Carlos César interrogou-se ainda se, "agora, a direita contemporiza com a ideia de manutenção na esfera pública do Novo Banco?"

 

"Pela parte do PS, o que gostaríamos é que esta direita, que agora parece muito reticente neste caso, não tivesse permitido que o Banco Espírito Santo (BES) chegasse onde chegou e que o país esteja agora confrontado com uma situação difícil", afirmou.

 

Questionado sobre o facto de, alegadamente, durante a reunião sobre o Novo Banco, entre o Governo e o PSD, o executivo não ter solicitado qualquer apoio aos sociais-democratas no que se refere ao processo de venda, Carlos César contrapôs: "A vida política portuguesa sob pedido.
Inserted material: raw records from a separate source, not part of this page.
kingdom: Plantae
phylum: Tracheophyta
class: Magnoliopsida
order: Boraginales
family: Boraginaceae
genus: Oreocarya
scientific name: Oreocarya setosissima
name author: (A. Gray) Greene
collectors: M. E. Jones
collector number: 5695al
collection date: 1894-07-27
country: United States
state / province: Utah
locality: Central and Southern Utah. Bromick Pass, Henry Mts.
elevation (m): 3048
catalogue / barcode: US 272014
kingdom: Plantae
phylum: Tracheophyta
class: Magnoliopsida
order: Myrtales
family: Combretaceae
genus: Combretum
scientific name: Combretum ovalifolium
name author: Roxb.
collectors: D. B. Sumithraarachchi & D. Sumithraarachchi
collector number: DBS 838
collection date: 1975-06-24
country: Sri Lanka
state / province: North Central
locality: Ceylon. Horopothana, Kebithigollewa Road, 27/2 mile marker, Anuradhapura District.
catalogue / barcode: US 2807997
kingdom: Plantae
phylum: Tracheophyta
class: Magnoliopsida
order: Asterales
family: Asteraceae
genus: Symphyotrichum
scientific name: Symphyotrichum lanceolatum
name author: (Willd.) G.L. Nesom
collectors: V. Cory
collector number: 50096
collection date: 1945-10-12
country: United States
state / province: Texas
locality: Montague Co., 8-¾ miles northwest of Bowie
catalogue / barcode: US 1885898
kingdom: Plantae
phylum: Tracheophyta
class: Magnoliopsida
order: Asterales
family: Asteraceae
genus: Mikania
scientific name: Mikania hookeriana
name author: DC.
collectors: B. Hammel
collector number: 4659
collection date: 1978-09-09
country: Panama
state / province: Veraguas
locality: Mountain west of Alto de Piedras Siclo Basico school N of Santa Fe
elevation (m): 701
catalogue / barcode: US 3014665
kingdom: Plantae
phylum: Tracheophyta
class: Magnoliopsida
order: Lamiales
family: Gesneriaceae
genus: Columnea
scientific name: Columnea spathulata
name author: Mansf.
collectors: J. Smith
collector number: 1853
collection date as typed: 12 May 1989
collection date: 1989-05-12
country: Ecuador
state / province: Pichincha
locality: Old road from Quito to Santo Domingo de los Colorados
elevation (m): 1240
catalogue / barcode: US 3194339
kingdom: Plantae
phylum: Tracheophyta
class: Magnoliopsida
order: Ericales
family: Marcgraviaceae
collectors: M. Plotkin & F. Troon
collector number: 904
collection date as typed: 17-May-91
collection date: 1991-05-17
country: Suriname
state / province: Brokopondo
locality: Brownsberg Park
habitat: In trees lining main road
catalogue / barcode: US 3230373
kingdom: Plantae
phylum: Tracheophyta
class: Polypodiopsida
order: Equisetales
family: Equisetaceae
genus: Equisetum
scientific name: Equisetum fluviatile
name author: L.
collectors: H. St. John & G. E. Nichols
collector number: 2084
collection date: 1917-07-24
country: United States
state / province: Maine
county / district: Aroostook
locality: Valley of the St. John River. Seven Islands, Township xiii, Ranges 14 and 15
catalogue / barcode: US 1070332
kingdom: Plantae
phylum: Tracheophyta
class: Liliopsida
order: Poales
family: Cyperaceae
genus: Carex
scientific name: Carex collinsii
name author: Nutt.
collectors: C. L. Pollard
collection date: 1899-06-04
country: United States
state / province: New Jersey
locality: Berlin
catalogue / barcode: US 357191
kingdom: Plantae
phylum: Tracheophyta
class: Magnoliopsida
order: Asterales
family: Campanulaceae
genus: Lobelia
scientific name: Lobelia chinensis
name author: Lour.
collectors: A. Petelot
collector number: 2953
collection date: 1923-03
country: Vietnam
Cada um deve ter a posição que, em bom rigor e com seriedade, deve tomar".

 

"Nós não podemos pedir ao PSD que não seja PSD, ou ao CDS-PP que não seja CDS-PP. Mas devemos pedir a eles, como a outros partidos, que sejam o mais portugueses possíveis", declarou.

 

Perante os jornalistas, o líder da bancada socialista referiu que ainda não foi anunciada qual a solução concreta de venda do Novo Banco, salientando depois que se trata "da venda da percentagem que o comprador deseja adquirir".

 

Além de sustentar que não se pode comentar "uma presunção", Carlos César considerou também que as circunstâncias actuais da venda do Novo Banco são agora mais difíceis, depois de "o processo se ter arrastado por tempo demais e de ter escapado aos reguladores quando isso não deveria ter acontecido".

 

Mas o presidente do PS deixou mais uma farpa ao PSD, dizendo que "é preciso não esquecer que este processo tem sido conduzido e monitorizado essencialmente pelo Banco de Portugal, por um gestor nomeado pelo Governo anterior".

 

"Agora é apresentada ao Governo actual uma solução que tem de ponderar. O PS sempre tem dito que a solução ideal é a da venda do Novo Banco. Apenas no caso da impossibilidade de esse processo se poder desenvolver com o mínimo decência para o Estado é que o PS entendia que, nesse cenário, então a instituição bancária deveria conservar-se na esfera pública", justificou o presidente dos socialistas.

 

Para Carlos César, o país "está confrontado com uma situação que não era a desejável e com um termo negocial que também não foi o desejado, mas que é o melhor possível".

 

"Veremos qual a decisão a tomar, mas o parlamento tem o direito e o dever de discutir tudo o que é importante no país. E, naturalmente, que a alienação de um banco que está na esfera pública é um facto importante", concluiu.